While most CISOs and CIOs have created AI policies, it is no surprise that more extensive due diligence, oversight and governance are required for the use of AI in a cybersecurity context. According to Deloitte’s annual cyberthreat report, 66% of organizations suffered ransomware attacks. There was also a 400% increase in IoT malware attacks. And in 2023 91% of organizations had to remediate a supply chain attack affecting the code or systems they used. That’s because the long-standing cybersecurity practices that worked in the past, haven’t caught up to the capabilities and threats presented by large language models (LLMs). LLMs trained on vast quantities of data can make both security operations teams, and the threats they’re trying to mitigate, smarter.
Because LLMs are different from other security tools, a different set of approaches is required to mitigate their risks. Some involve new security technologies. Others are tried-and-true tactics modified for LLMs. These include:
Adversarial Training: As part of the fine-tuning or testing process, cybersecurity users should expose LLMs to inputs designed to test their boundaries and induce the LLM to break the rules or behave maliciously. It works best at the training or tuning stage before the system is fully implemented. This can involve generating adversarial examples using techniques such as adding noise, crafting specific misleading prompts, or using known attack patterns to simulate potential threats. That said, CISOs should have their teams (or the vendors) perform adversarial attacks on an ongoing basis to ensure compliance and identify risks or failures.

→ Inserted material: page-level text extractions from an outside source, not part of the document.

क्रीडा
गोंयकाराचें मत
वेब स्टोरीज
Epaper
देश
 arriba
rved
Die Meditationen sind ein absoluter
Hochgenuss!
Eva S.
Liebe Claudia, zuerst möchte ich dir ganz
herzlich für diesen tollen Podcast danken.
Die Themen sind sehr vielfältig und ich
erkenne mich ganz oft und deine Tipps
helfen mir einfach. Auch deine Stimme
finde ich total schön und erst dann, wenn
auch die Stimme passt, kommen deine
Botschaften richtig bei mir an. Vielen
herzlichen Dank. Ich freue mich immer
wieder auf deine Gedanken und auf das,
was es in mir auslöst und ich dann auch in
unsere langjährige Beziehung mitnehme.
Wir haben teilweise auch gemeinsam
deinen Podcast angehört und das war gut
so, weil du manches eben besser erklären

Build in Explainability: In LLMs, explainability is the ability to explain why a specific output was offered. This requires that cybersecurity LLM vendors add a layer or explainability to their LLM-powered tools; deep neural networks used to build LLM models are in the early stages of developing full explainability. Tellingly, few security LLMs today promise explainability. That’s because it is very difficult to build reliable explainability and even the largest, best-resourced LLM makers struggle to do it. The lack of explainability leads logically to the next few mitigation steps.

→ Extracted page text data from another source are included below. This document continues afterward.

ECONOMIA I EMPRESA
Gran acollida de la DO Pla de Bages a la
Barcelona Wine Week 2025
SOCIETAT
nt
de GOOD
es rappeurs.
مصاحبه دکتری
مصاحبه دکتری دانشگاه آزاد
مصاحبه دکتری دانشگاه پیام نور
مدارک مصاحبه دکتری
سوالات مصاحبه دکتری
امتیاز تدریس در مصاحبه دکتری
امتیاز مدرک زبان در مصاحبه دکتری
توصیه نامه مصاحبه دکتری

Continuous Monitoring: Putting in place systems to monitor security controls is not novel. Asset inventories and security posture management tools attempt this. However, LLMs are a different instance and continuous monitoring must detect anomalous or unexpected LLM outputs in real-world use. This is particularly challenging when the outputs are unpredictable and potentially infinite. Large AI providers like OpenAI and Anthropic are deploying specific LLMs to monitor their LLMs — a spy to catch a spy, so to speak. In the future, most LLM deployments will be in pairs — one for output and use, the other for monitoring.
Human-in-the-Loop: Because LLMs are so novel and potentially risky, organizations should combine LLM suggestions with human expertise for critical decision-making. However, keeping a human in the loop does not completely solve the problem. Research on human decision-making when they are paired with AIs has demonstrated that LLMs which appear more authoritative induce the human operators to “take their hands off the wheel” and overly trust the AIs. To address this issue, CISOs and their teams need to create a security process where LLMs are not overly trusted or assigned too much responsibility so that human operators become overly dependent and unable to distinguish LLM errors and hallucinations. One mode might be to have LLMs initially introduced in “Suggestion Only” mode, where they provide advice and guidance but are not permitted to enact changes, share information or otherwise interact with systems and others without explicit permission from their human operator.

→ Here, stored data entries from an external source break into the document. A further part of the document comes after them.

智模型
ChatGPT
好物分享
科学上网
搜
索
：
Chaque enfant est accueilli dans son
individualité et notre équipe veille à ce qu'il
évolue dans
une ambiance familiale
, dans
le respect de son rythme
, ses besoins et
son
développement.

Sandboxing and Gradual Deployment: It is crucial to thoroughly test LLMs in isolated environments before live deployment. This is related to adversarial training but is different because the LLM should be test-driven in circumstances that are nearly identical to real cybersecurity processes and workflows. This training should even constitute real attacks based on real-world vulnerabilities and TTPs in play in the field. Most security controls and tools are put through a similar process of sandbox deployment, with good reason. Cybersecurity is so multifaceted and complex, with organizations deploying dozens of tools, that unexpected interactions and behaviors can emerge.
Slowly Introduce LLMs
LLMs have introduced a greater risk of the unexpected, so, their integration, usage and maintenance protocols should be extensive and closely monitored. Once the CISO is satisfied that the LLM will be safe enough and effective, then deployment should be gradual and methodical. A good approach is to deploy the LLM initially for less critical and complex tasks and slowly introduce it into the most cognitively challenging workflows and processes, where good judgment is essential.